START MATERIAL SHOWN

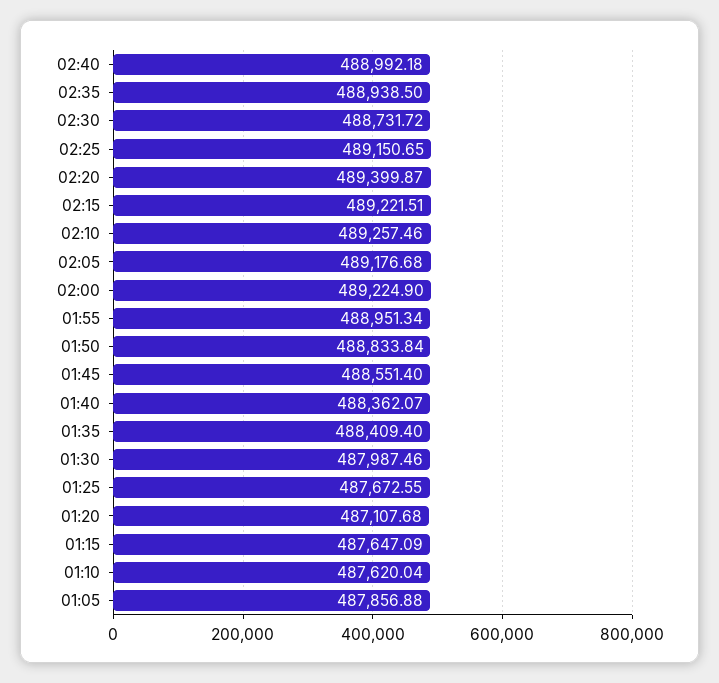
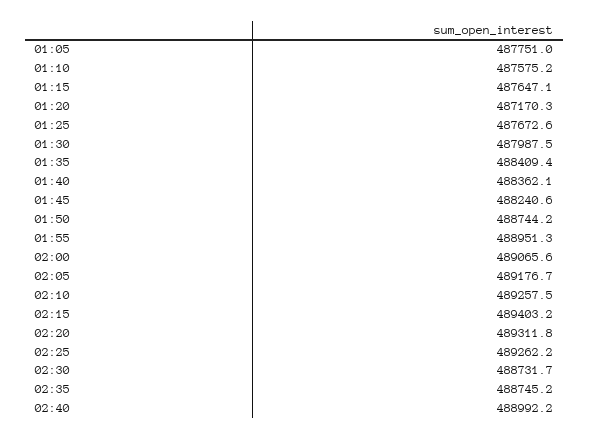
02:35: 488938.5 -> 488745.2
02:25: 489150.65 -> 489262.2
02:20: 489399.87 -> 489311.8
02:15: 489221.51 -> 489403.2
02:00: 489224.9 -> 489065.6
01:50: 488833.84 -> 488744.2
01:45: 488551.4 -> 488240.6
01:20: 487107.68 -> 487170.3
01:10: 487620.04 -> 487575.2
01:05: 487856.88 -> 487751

END MATERIAL SHOWN

_INSTRUCTIONS FOR THE TASK_. In the copy, keep every line of the data above exactly and drop each picture.

_WRITTEN SOLUTION_.
02:35: 488938.5 -> 488745.2
02:25: 489150.65 -> 489262.2
02:20: 489399.87 -> 489311.8
02:15: 489221.51 -> 489403.2
02:00: 489224.9 -> 489065.6
01:50: 488833.84 -> 488744.2
01:45: 488551.4 -> 488240.6
01:20: 487107.68 -> 487170.3
01:10: 487620.04 -> 487575.2
01:05: 487856.88 -> 487751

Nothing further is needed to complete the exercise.